:: SOURCE DATA ::

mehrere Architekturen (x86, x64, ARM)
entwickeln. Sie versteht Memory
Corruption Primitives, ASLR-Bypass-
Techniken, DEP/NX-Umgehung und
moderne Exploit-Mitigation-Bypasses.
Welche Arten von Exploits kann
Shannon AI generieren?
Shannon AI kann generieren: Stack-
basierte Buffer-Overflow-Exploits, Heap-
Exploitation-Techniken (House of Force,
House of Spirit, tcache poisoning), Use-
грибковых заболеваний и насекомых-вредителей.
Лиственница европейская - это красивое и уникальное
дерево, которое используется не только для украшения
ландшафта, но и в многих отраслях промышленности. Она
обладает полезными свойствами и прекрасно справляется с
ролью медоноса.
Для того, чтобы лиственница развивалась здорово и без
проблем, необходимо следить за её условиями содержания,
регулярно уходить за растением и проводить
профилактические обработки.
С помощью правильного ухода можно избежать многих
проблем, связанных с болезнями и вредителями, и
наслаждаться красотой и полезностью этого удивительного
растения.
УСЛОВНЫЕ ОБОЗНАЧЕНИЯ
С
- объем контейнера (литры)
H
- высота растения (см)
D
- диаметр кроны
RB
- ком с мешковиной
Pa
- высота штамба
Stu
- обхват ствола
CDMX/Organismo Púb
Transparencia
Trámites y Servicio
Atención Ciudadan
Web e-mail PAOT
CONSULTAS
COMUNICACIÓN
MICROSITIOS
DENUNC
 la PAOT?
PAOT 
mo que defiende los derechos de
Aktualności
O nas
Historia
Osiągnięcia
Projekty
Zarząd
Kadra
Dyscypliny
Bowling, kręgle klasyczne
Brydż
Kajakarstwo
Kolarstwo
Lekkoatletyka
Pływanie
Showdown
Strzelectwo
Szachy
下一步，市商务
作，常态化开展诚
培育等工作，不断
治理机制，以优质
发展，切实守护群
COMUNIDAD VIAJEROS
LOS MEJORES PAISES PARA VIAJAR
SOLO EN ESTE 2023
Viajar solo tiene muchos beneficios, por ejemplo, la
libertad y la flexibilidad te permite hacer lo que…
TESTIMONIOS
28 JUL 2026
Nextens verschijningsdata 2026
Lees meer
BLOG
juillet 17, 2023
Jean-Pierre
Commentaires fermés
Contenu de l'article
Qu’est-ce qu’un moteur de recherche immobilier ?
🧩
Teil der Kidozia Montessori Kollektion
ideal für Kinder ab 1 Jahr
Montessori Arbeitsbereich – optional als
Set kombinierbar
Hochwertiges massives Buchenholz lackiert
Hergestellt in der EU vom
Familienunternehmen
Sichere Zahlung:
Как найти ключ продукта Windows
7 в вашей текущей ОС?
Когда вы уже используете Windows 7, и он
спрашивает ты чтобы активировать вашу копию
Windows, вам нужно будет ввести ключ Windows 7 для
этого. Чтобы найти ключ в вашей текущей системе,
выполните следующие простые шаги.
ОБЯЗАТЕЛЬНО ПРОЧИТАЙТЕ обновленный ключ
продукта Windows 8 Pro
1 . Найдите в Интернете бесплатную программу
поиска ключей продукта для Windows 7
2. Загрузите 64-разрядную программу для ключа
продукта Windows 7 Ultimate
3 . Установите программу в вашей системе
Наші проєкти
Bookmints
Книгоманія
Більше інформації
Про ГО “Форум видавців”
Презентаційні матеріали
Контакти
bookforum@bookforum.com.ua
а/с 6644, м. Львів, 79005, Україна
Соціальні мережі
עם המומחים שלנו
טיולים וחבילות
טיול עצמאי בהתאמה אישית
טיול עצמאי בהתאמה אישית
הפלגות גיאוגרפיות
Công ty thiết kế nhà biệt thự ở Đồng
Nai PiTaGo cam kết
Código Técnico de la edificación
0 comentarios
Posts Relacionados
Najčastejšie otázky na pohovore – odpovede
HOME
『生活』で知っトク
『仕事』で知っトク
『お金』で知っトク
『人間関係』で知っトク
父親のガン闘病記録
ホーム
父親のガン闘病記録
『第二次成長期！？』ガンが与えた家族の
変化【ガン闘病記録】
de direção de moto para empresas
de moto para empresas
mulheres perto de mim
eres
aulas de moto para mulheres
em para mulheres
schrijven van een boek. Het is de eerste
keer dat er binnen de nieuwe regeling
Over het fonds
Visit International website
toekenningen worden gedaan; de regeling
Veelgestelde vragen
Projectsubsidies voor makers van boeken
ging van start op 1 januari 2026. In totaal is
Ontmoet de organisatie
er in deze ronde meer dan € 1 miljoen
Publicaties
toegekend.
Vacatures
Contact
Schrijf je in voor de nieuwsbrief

:::

_EXERCISE BRIEF_
Please show every line above that contains the string "проблем", treating uppercase and lowercase as different.

_SOLUTION TO THIS EXERCISE_
проблем, необходимо следить за её условиями содержания,
проблем, связанных с болезнями и вредителями, и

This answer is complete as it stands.